§ **WHAT THIS TASK INVOLVES**
Check each line of the entries for "nach" and report the ones that have it.

§ **INFORMATION GIVEN**
= = = = = = =
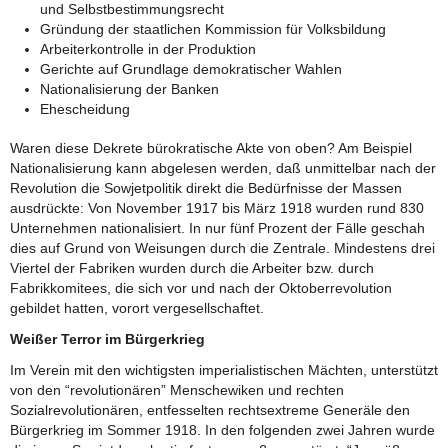
und Selbstbestimmungsrecht
Gründung der staatlichen Kommission für Volksbildung
Arbeiterkontrolle in der Produktion
Gerichte auf Grundlage demokratischer Wahlen
Nationalisierung der Banken
Ehescheidung
Waren diese Dekrete bürokratische Akte von oben? Am Beispiel
Nationalisierung kann abgelesen werden, daß unmittelbar nach der
Revolution die Sowjetpolitik direkt die Bedürfnisse der Massen
ausdrückte: Von November 1917 bis März 1918 wurden rund 830
Unternehmen nationalisiert. In nur fünf Prozent der Fälle geschah
dies auf Grund von Weisungen durch die Zentrale. Mindestens drei
Viertel der Fabriken wurden durch die Arbeiter bzw. durch
Fabrikkomitees, die sich vor und nach der Oktoberrevolution
gebildet hatten, vorort vergesellschaftet.
Weißer Terror im Bürgerkrieg
Im Verein mit den wichtigsten imperialistischen Mächten, unterstützt
von den “revolutionären” Menschewiken und rechten
Sozialrevolutionären, entfesselten rechtsextreme Generäle den
Bürgerkrieg im Sommer 1918. In den folgenden zwei Jahren wurde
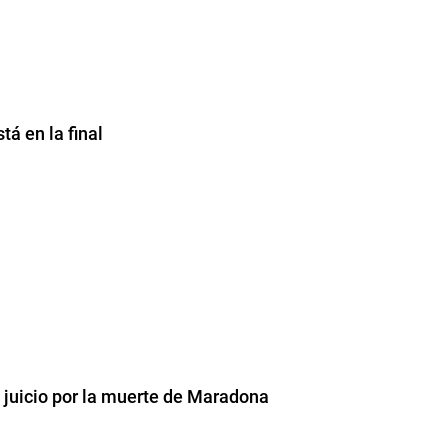
tá en la final
l juicio por la muerte de Maradona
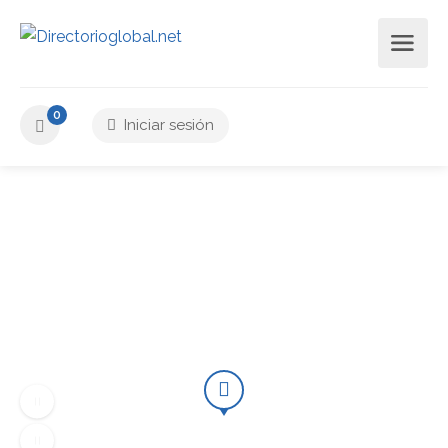
0
Iniciar sesión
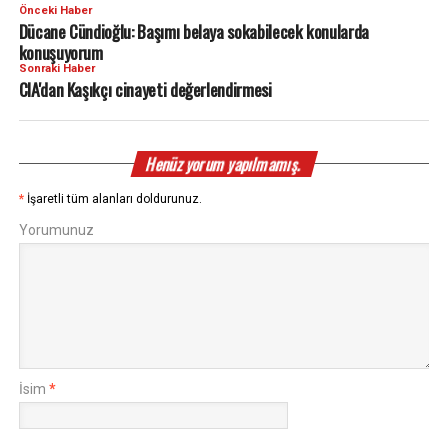
Önceki Haber
Dücane Cündioğlu: Başımı belaya sokabilecek konularda
konuşuyorum
Sonraki Haber
CIA'dan Kaşıkçı cinayeti değerlendirmesi
Henüz yorum yapılmamış.
*
İşaretli tüm alanları doldurunuz.
Yorumunuz
İsim
*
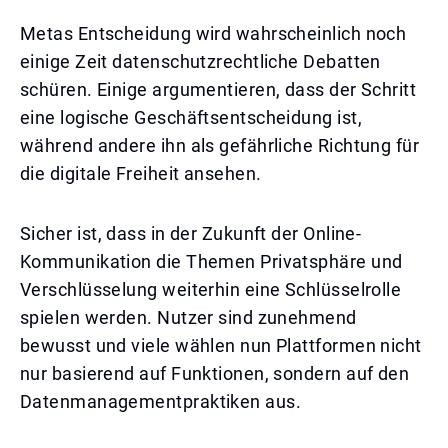
Metas Entscheidung wird wahrscheinlich noch
einige Zeit datenschutzrechtliche Debatten
schüren. Einige argumentieren, dass der Schritt
eine logische Geschäftsentscheidung ist,
während andere ihn als gefährliche Richtung für
die digitale Freiheit ansehen.
Sicher ist, dass in der Zukunft der Online-
Kommunikation die Themen Privatsphäre und
Verschlüsselung weiterhin eine Schlüsselrolle
spielen werden. Nutzer sind zunehmend
bewusst und viele wählen nun Plattformen nicht
nur basierend auf Funktionen, sondern auf den
Datenmanagementpraktiken aus.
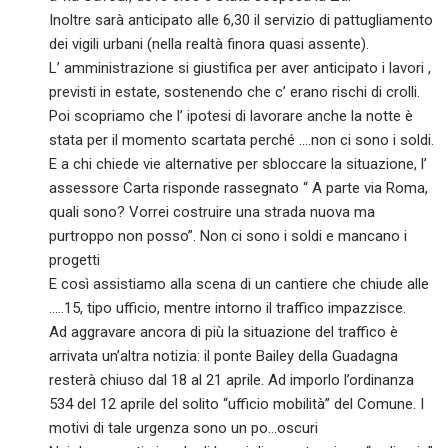
Inoltre sarà anticipato alle 6,30 il servizio di pattugliamento
dei vigili urbani (nella realtà finora quasi assente).
L’ amministrazione si giustifica per aver anticipato i lavori ,
previsti in estate, sostenendo che c’ erano rischi di crolli.
Poi scopriamo che l’ ipotesi di lavorare anche la notte è
stata per il momento scartata perché ….non ci sono i soldi.
E a chi chiede vie alternative per sbloccare la situazione, l’
assessore Carta risponde rassegnato “ A parte via Roma,
quali sono? Vorrei costruire una strada nuova ma
purtroppo non posso”. Non ci sono i soldi e mancano i
progetti
E così assistiamo alla scena di un cantiere che chiude alle
…..15, tipo ufficio, mentre intorno il traffico impazzisce.
Ad aggravare ancora di più la situazione del traffico è
arrivata un’altra notizia: il ponte Bailey della Guadagna
resterà chiuso dal 18 al 21 aprile. Ad imporlo l’ordinanza
534 del 12 aprile del solito “ufficio mobilità” del Comune. I
motivi di tale urgenza sono un po…oscuri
= = = = = = =
§ **ANSWER TO THIS PROBLEM**
Nationalisierung kann abgelesen werden, daß unmittelbar nach der
Fabrikkomitees, die sich vor und nach der Oktoberrevolution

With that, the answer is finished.